With ext4/xfs, you mount read only or you run fsck. With Btrfs you can do that too, but then there's like a whole level of other options depending on how bad the disk is. I've written a lot of tools over the years (which are in btrfs-progs) to recover various levels of broken file systems. To the point that you can pretty drastically mess up a FS and I'll still be able to pull data from the disk.
But, again, the UX for this _sucks_. You have to know first of all that you should try mounting read only, and then you have to get something plugged into the box and copy it over. And then assume the worst, you can't mount read only. Now with ext4/xfs that's it, you are done. With btrfs you are just getting started. You have several built in mount options for recovering different failures, all read only. But you have to know that they are there and how to use them.
These things are easily addressed with documentation, but that's only so good. This sort of scenario needs to be baked into Fedora itself, because it's the same problem no matter which file system you use. Thanks,
Josef
Email elaborating my comments about btrfs's sensitivity to bad hardware and how we test.
---------------
The fact is I can make any file system unmountable with the right corruption. The only difference with btrfs is that our metadata is completely dynamic, while xfs and ext4 are less so. So they're overwriting the same blocks over and over again, and there is simply less of "important" metadata for the file system to function.
The "problem" that btrfs has is it's main strength, it does COW. That means our important metadata is constantly being re-written to different segments of the disk. So if you have a bad disk, you are much more likely to get unlucky and end up with some core piece of metadata getting corrupted, and thus resulting in a file system that cannot be mounted read/write.
Now you are much more likely to hit this in a data segment, because generally speaking there's more data writes than metadata writes. The thing I brought up in the meeting last week was a potential downside for sure, but not something that will be a common occurrence. I just checked the fleet for this week and we've had to reprovision 20 machines out of 138 machines that threw crc errors, out of N total machines with btrfs fs'es, which is in the millions. In the same time period I have 15 xfs boxes that needed to be reprovisioned because of metadata corruption, out of <100k machines that have xfs. I don't have data on ext4 because it doesn't exist in our fleet anymore.
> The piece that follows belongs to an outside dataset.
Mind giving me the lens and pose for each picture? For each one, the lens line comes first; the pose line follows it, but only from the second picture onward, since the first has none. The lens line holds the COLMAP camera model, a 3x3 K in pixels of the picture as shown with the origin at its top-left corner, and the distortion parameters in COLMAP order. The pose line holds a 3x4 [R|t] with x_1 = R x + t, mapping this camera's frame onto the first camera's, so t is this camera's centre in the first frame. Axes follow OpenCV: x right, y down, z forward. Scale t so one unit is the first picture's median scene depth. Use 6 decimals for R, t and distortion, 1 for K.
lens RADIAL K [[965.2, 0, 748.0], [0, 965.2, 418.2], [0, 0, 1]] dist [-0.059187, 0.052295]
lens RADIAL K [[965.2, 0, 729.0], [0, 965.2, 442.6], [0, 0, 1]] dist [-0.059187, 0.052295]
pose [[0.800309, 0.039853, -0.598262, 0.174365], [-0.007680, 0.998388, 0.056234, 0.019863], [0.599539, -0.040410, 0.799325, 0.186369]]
As for testing, there are 8 tests in xfstests that utilize my dm-log-writes target. These tests mount the file system, do a random workload, and then replay the workload one write at a time to validate the file system isn't left in some intermediate broken state. This simulates the case of weird things happening but in a much more concrete and repeatable manner.
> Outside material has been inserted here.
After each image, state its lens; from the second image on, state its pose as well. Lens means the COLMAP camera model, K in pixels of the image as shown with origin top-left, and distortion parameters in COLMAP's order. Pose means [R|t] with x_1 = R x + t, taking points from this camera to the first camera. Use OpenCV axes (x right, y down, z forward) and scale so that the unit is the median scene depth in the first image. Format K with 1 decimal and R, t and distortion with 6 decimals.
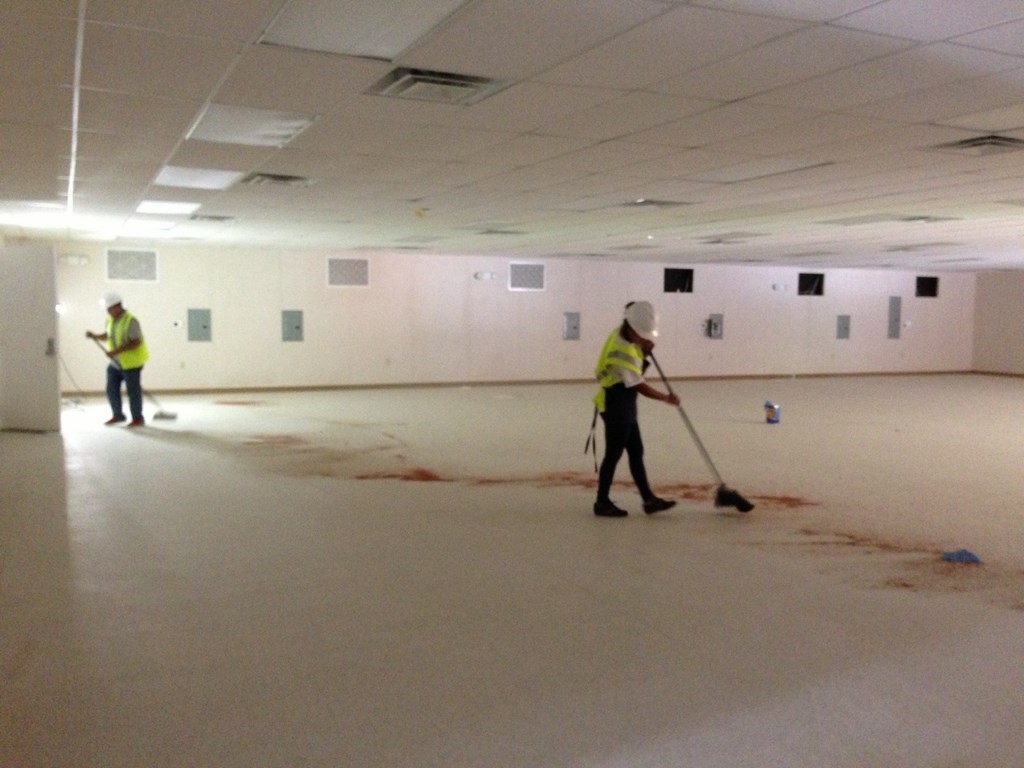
lens RADIAL K [[938.1, 0, 505.6], [0, 938.1, 381.0], [0, 0, 1]] dist [0.125614, -0.217098]
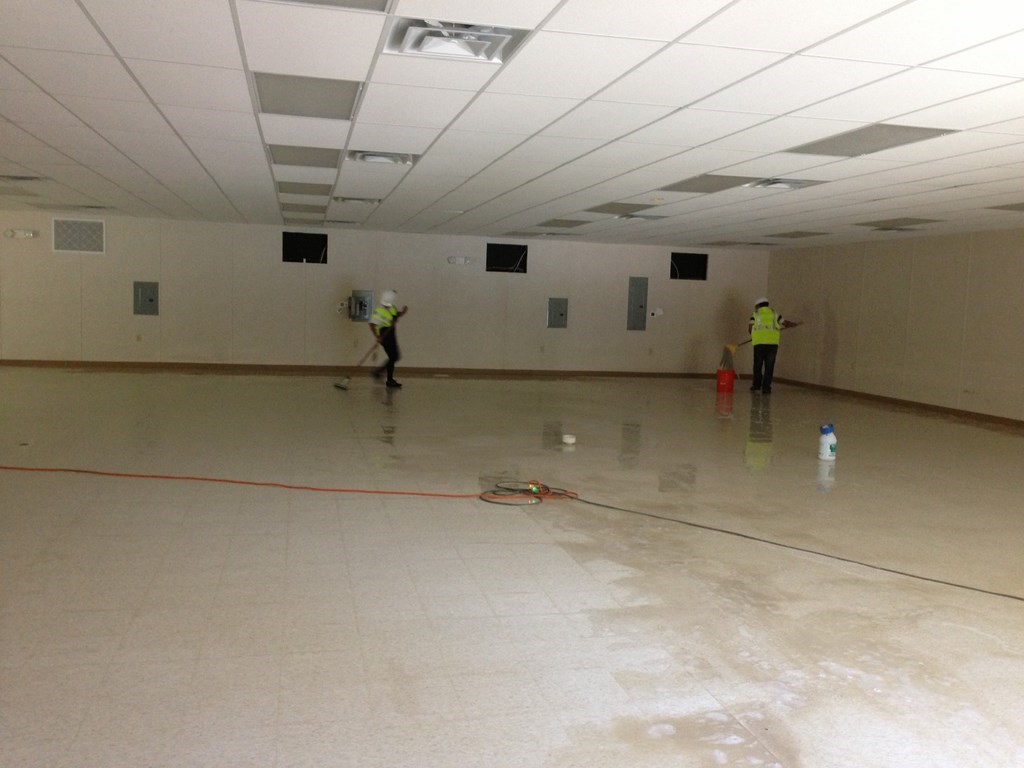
lens RADIAL K [[938.5, 0, 512.0], [0, 938.5, 384.0], [0, 0, 1]] dist [0.086876, -0.127509]
pose [[0.977853, 0.046215, -0.204128, 0.490453], [-0.042277, 0.998827, 0.023617, -0.014182], [0.204980, -0.014464, 0.978659, 0.214862]]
There's 65 tests that utilize dm-flakey, which randomly corrupts or drops writes, and again these are to test different scenarios that have given us issues in the past. There's more of these because up until a few years ago this was our only mechanism for testing this class of failures. I wrote dm-log-writes to bring some determinism to our testing.
All of our file systems in linux are extremely thoroughly tested for a variety of power fail cases. The only area that btrfs is more likely to screw up is in the case of bad hardware, and again we're not talking like huge percentage points difference. It's a trade off. You are trading a slight increased percentage that bad hardware will result in a file system that cannot be mounted read/write for the ability to detect silent corruption from your memory, cpu, or storage device. Thanks,
Josef